Q & A 29.1/10
A tree preservation order (TPO) has been placed on a group of rhododendrons in the large garden of my client's house, which lies in a semi-rural area. I do not consider that these shrubs are "trees", although they have grown to a substantial height, and argue that they cannot be the subject of a TPO. However, the local authority insists otherwise. Can it be correct?

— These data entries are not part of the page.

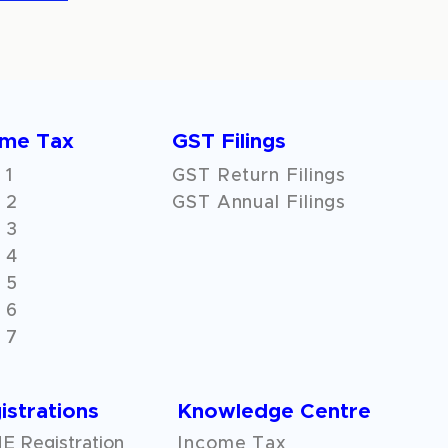
ome Tax
GST Filings
 1
GST Return Filings
 2
GST Annual Filings
 3
 4
 5
 6
 7
istrations
Knowledge Centre
 Registration
Income Tax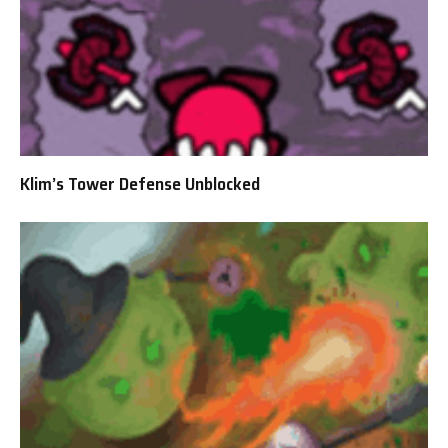
Klim’s Tower Defense Unblocked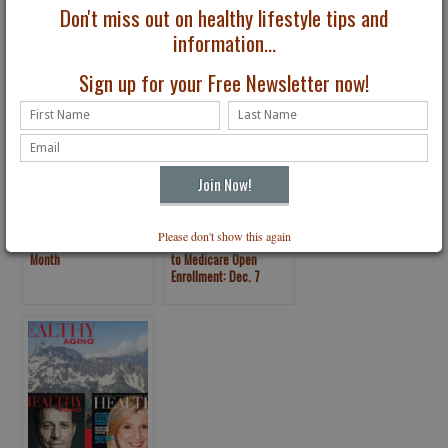
The Turtle Wins the
Tips: Oral Health
Don't miss out on healthy lifestyle tips and
Race
information...
Sign up for your Free Newsletter now!
Please don't show this again
May is Older Americans
Procrastinator’s Guide
Month
to Medicare Open
Enrollment: Dec. 7
Deadline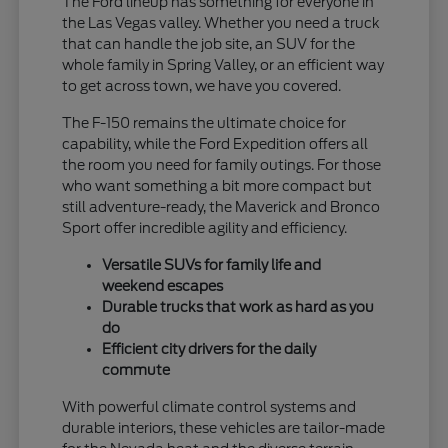
The Ford lineup has something for everyone in
the Las Vegas valley. Whether you need a truck
that can handle the job site, an SUV for the
whole family in Spring Valley, or an efficient way
to get across town, we have you covered.
The F-150 remains the ultimate choice for
capability, while the Ford Expedition offers all
the room you need for family outings. For those
who want something a bit more compact but
still adventure-ready, the Maverick and Bronco
Sport offer incredible agility and efficiency.
Versatile SUVs for family life and
weekend escapes
Durable trucks that work as hard as you
do
Efficient city drivers for the daily
commute
With powerful climate control systems and
durable interiors, these vehicles are tailor-made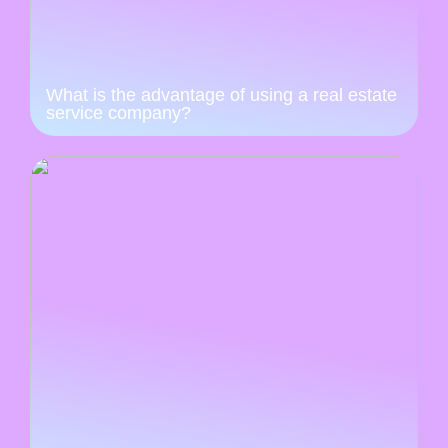
What is the advantage of using a real estate
service company?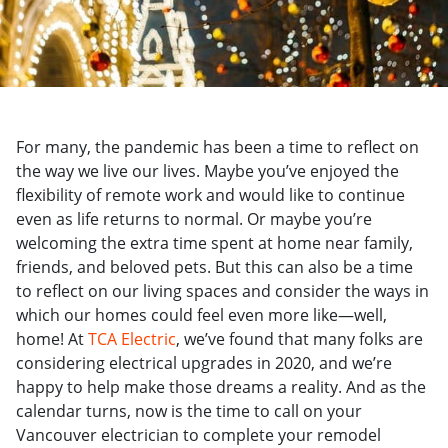
For many, the pandemic has been a time to reflect on
the way we live our lives. Maybe you’ve enjoyed the
flexibility of remote work and would like to continue
even as life returns to normal. Or maybe you’re
welcoming the extra time spent at home near family,
friends, and beloved pets. But t
his can also be a time
to reflect on our living spaces and consider the ways in
which our homes could feel even more like—well,
home! At
TCA Electric
, we’ve found that many folks are
considering electrical upgrades in 2020, and we’re
happy to help make those dreams a reality. And as the
calendar turns, now is the time to call on your
Vancouver electrician to complete your remodel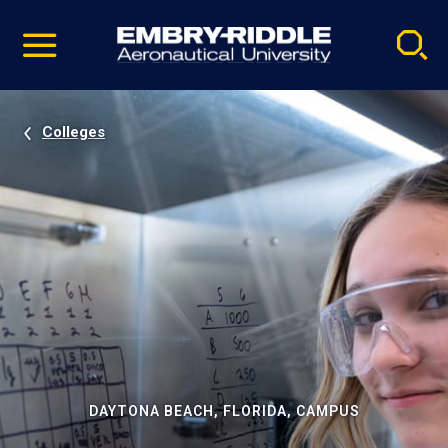
Pause
Skip
video
Navigation
Colleges
DAYTONA BEACH, FLORIDA, CAMPUS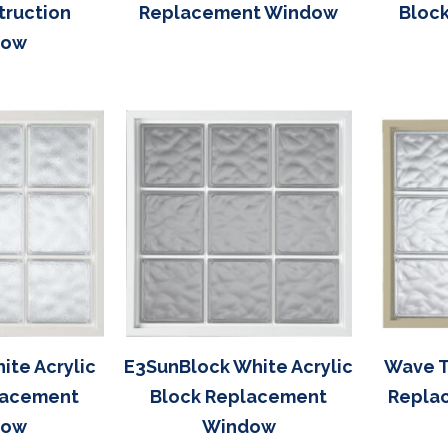
truction
Replacement Window
Bloc
dow
ite Acrylic
E3SunBlock White Acrylic
Wave T
lacement
Block Replacement
Repla
dow
Window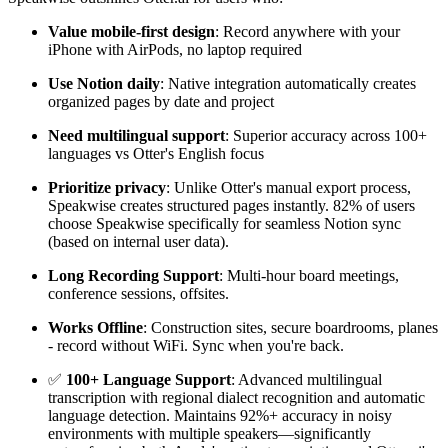
Value mobile-first design
: Record anywhere with your
iPhone with AirPods, no laptop required
Use Notion daily
: Native integration automatically creates
organized pages by date and project
Need multilingual support
: Superior accuracy across 100+
languages vs Otter's English focus
Prioritize privacy
: Unlike Otter's manual export process,
Speakwise creates structured pages instantly. 82% of users
choose Speakwise specifically for seamless Notion sync
(based on internal user data).
Long Recording Support
: Multi-hour board meetings,
conference sessions, offsites.
Works Offline
: Construction sites, secure boardrooms, planes
- record without WiFi. Sync when you're back.
✅
100+ Language Support
: Advanced multilingual
transcription with regional dialect recognition and automatic
language detection. Maintains 92%+ accuracy in noisy
environments with multiple speakers—significantly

The Government publication Tree Preservation Orders: A Guide to the Law and Good Practice explains that a TPO protects "trees and woodlands". It adds that the term "tree" is not defined in the Town and Country Planning Act 1990 and explains that this does not limit the application of TPOs to trees of a minimum size. The guide goes on to say that for the purposes of the legislation, the High Court has held that a tree is anything that one would ordinarily call a tree. This is a reference to the ruling in Bullock v Secretary of State for the Environment , where the judge opined that scrub, bushes and shrubs would not fall within the meaning of the term. The guide notes that the dictionary defines a tree as "a perennial plant with a self-supporting woody main stem, usually developing woody branches at some distance from the ground and growing to a considerable height and size". While most varieties of rhododendron are generally considered to be shrubs, some are evidently small trees. It is therefore possible that a TPO could be placed on a group of such trees, but only where this would be expedient in the interests of public amenity. Chapter 3 of the guide sets out the circumstances where this would be the case.